Considerato che il Tribunale ordinario di Viterbo dubita della legittimità costituzionale – in riferimento agli artt. 2, 3 e 41 della Costituzione – dell’art. 1260, comma primo, del codice civile («Cedibilità dei crediti»), in relazione agli articoli 1 della legge 31 dicembre 1996, n. 675 (Tutela delle persone e di altri soggetti rispetto al trattamento dei dati personali), 2, comma 1, del decreto legislativo 30 giugno 2003, n. 196 (Codice in materia di protezione dei dati personali), 43-bis e 43-ter del d.P.R. 29 settembre 1973, n. 602 (Disposizioni sulla riscossione delle imposte sul reddito), come integrati dal d.m. 30 settembre 1997, n. 385 (Regolamento recante norme per la disciplina della cessione dei crediti d’imposta); degli artt. 58, commi 2, 3 e 4, del decreto legislativo 1° settembre 1993, n. 385 (Testo unico delle leggi in materia bancaria e creditizia), e 4, comma 1, della legge 30 aprile 1999, n. 130 (Disposizioni sulla cartolarizzazione dei crediti); e infine, anche in riferimento all’art. 111 Cost., dell’art. 41, comma 1, del d.lgs. n. 385 del 1993 (in relazione all’art. 479 del codice di procedura civile);
che le questioni sollevate relativamente all’art. 1260, comma primo, cod. civ. ed agli artt. 58, commi 2, 3 e 4, del d.lgs. n. 385 del 1993, e 4, comma 1, della legge n. 130 del 1999 sono manifestamente infondate sotto tutti i profili prospettati dal rimettente, dal momento che il diritto di credito costituisce un bene, come tale idoneo a circolare senza coinvolgimento della persona del debitore e dei suoi diritti inviolabili, laddove la cessione del contratto (assunta come tertium comparationis) presuppone l’esistenza, al momento della cessione stessa, in capo ad entrambe le parti di un complesso unitario di situazioni giuridiche attive e passive, e, pertanto, la necessità del consenso del contraente ceduto, in quanto titolare delle situazioni attive corrispondenti agli obblighi gravanti sul cedente;
che le questioni sollevate relativamente all’art. 41, comma 1, del d.lgs. n. 385 del 1993, in quanto non richiede la notificazione del titolo esecutivo al debitore (a differenza di quanto disposto dall’art. 479 cod. proc. civ.), sono manifestamente inammissibili, non essendo tale norma (a detta del medesimo rimettente) applicabile nel giudizio a quo e non avendo nel giudizio di opposizione il debitore dedotto alcuna contestazione in proposito: ciò che rende palesemente irrilevante la questione di legittimità costituzionale sollevata.

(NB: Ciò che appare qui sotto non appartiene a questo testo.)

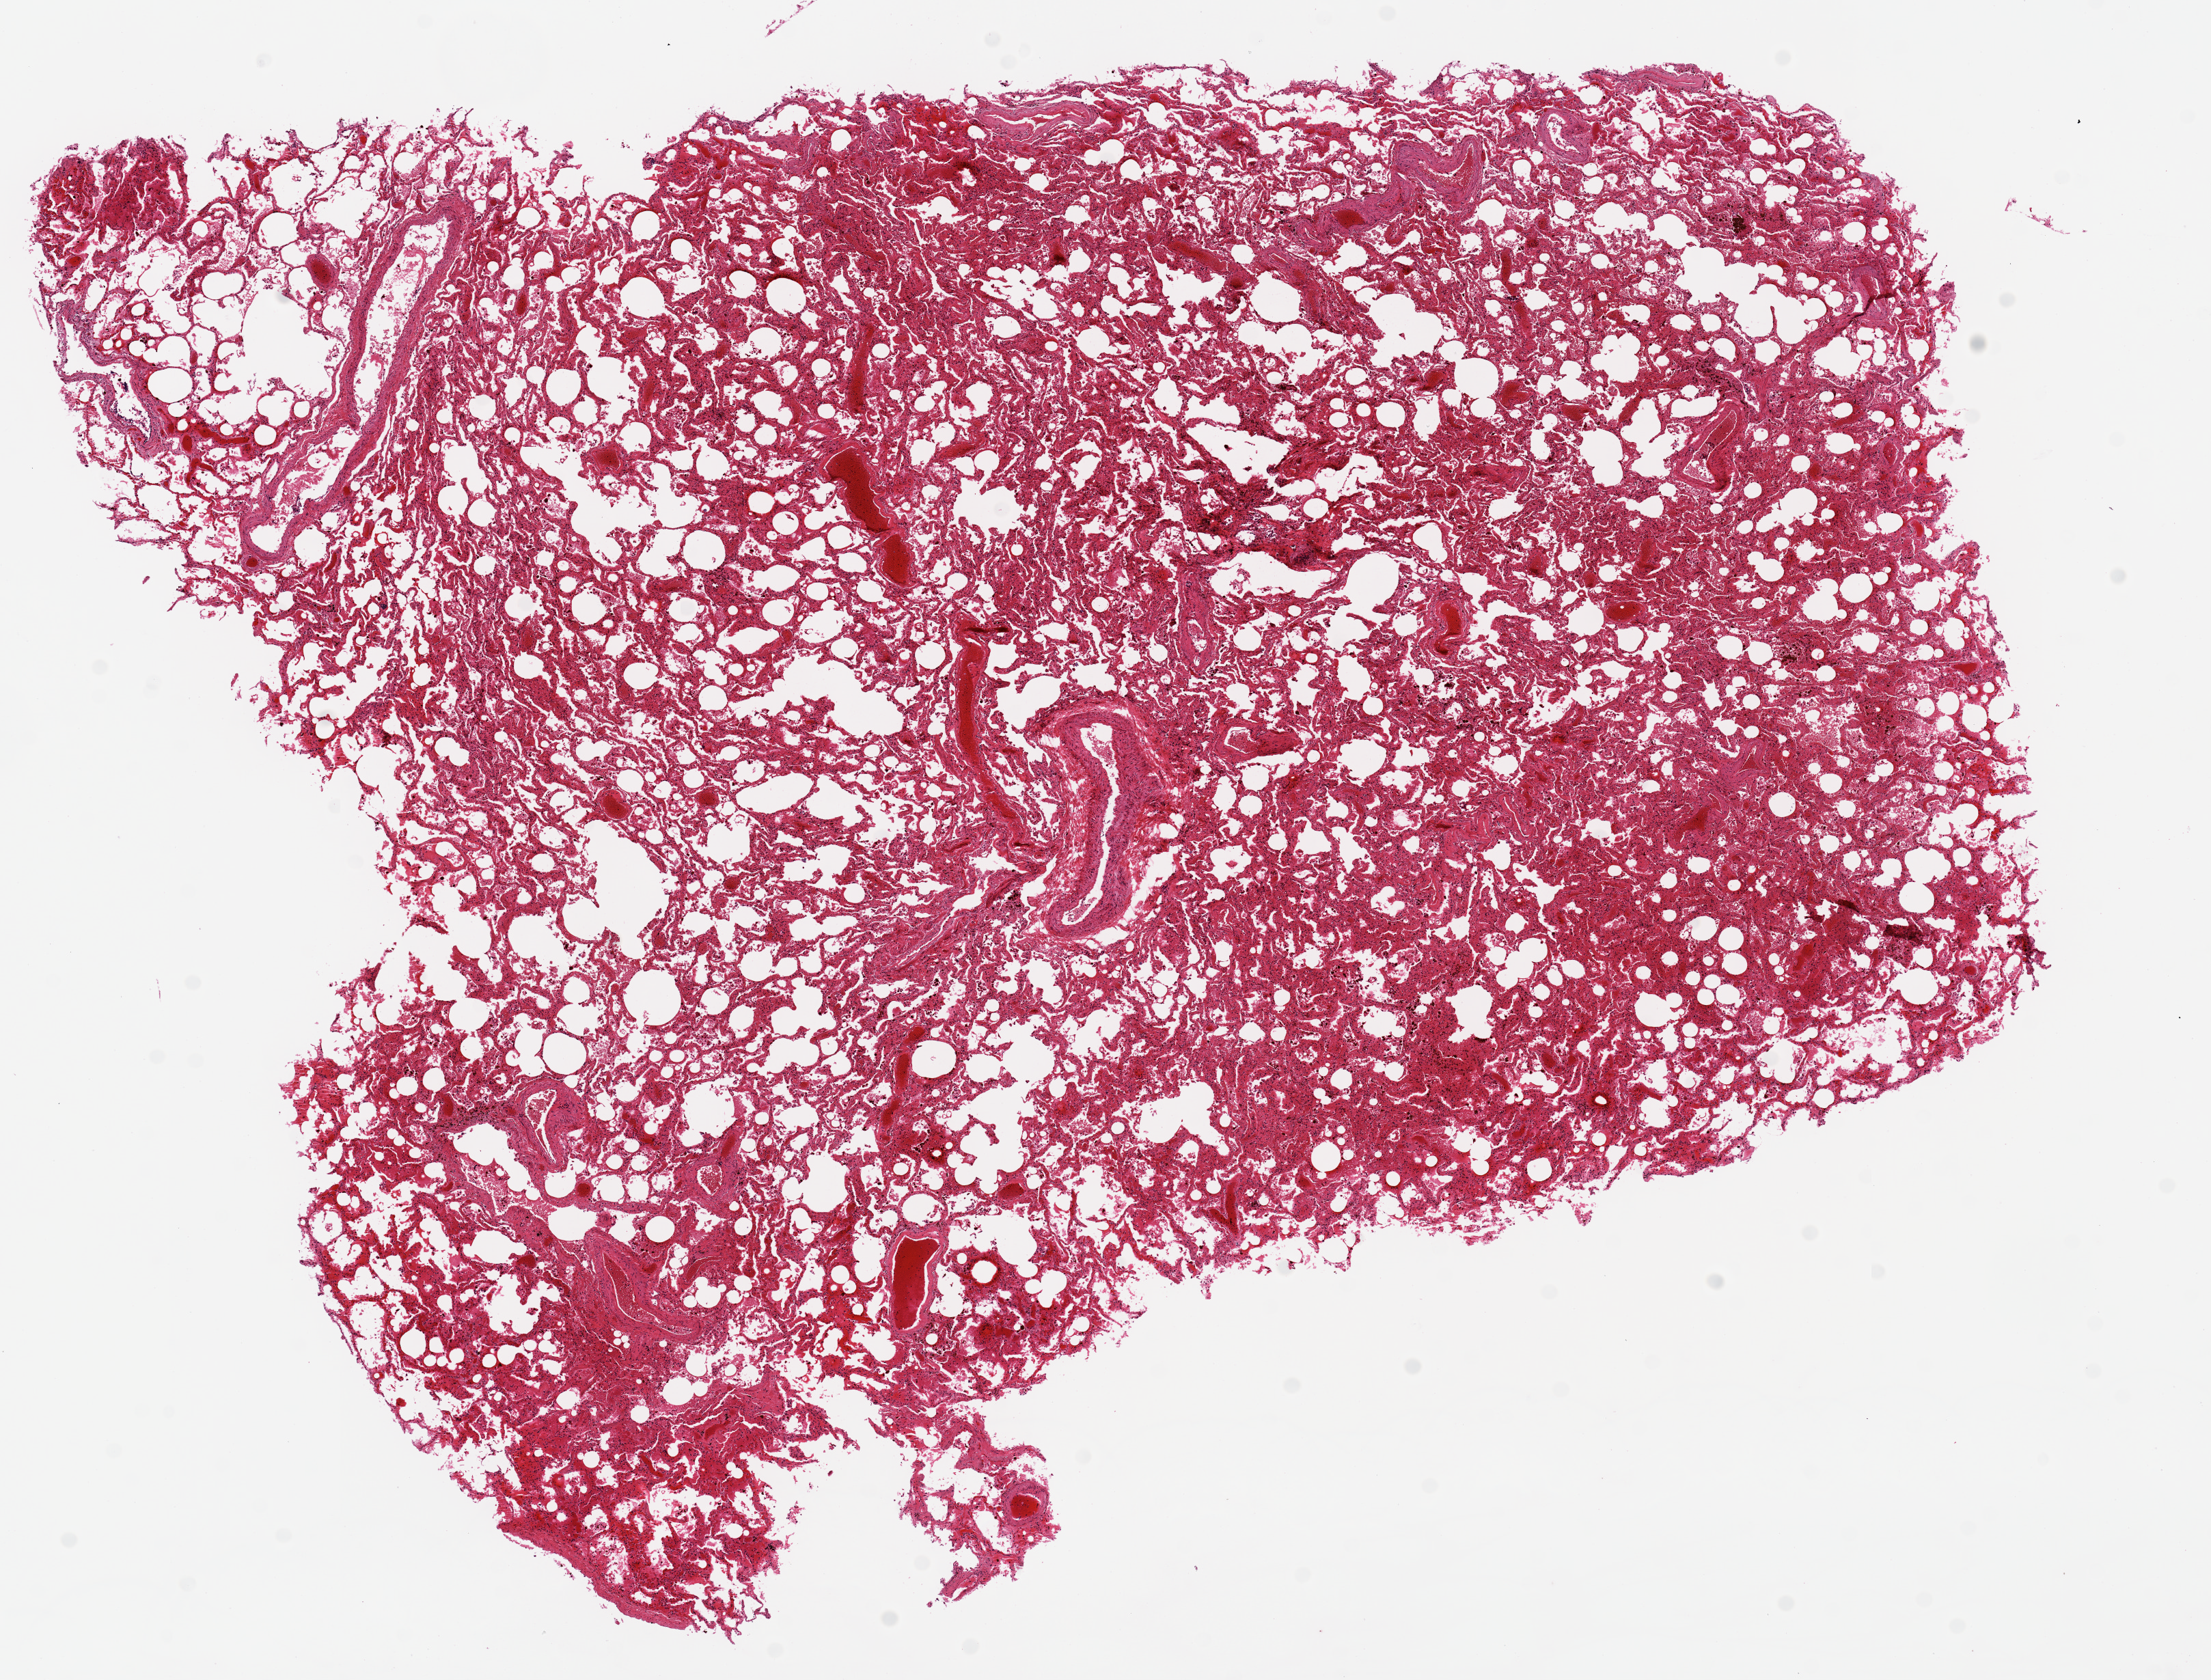
Whole-slide image, H&E stain, brightfield — a low-resolution overview of the entire scanned area, about 12.8 x 9.7 mm (acquisition: 20x scan), PAXgene-fixed, paraffin-embedded tissue, sampled site (target tissue): lung, tissue donor sample. Donor sex: female.
Review note (as recorded): Mild congestion.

Visti gli artt. 26, secondo comma, della legge 11 marzo 1953, n. 87, e 9, comma 2, delle norme integrative per i giudizi davanti alla Corte costituzionale.
per questi motivi
LA CORTE COSTITUZIONALE
dichiara la manifesta infondatezza delle questioni di legittimità costituzionale sollevate, relativamente agli artt. 1260, primo comma, del codice civile, 58, commi 2, 3 e 4, del decreto legislativo 1° settembre 1993, n. 385 (Testo unico delle leggi in materia bancaria e creditizia), e 4, comma 1, della legge 30 aprile 1999, n. 130 (Disposizioni sulla cartolarizzazione dei crediti), in riferimento agli artt. 2, 3 e 41 della Costituzione, dal Tribunale ordinario di Viterbo, con l’ordinanza in epigrafe;
dichiara la manifesta inammissibilità della questione di legittimità costituzionale sollevata, relativamente all’art. 41, comma 1, del decreto legislativo n. 385 del 1993, in riferimento agli artt. 2, 3, 41 e 111 della Costituzione, dallo stesso Tribunale, con l’ordinanza in epigrafe.
Così deciso in Roma, nella sede della Corte costituzionale, Palazzo della Consulta, il 6 marzo 2006.
Franco BILE, Presidente
Romano VACCARELLA, Redattore
Depositata in Cancelleria il 10 marzo 2006.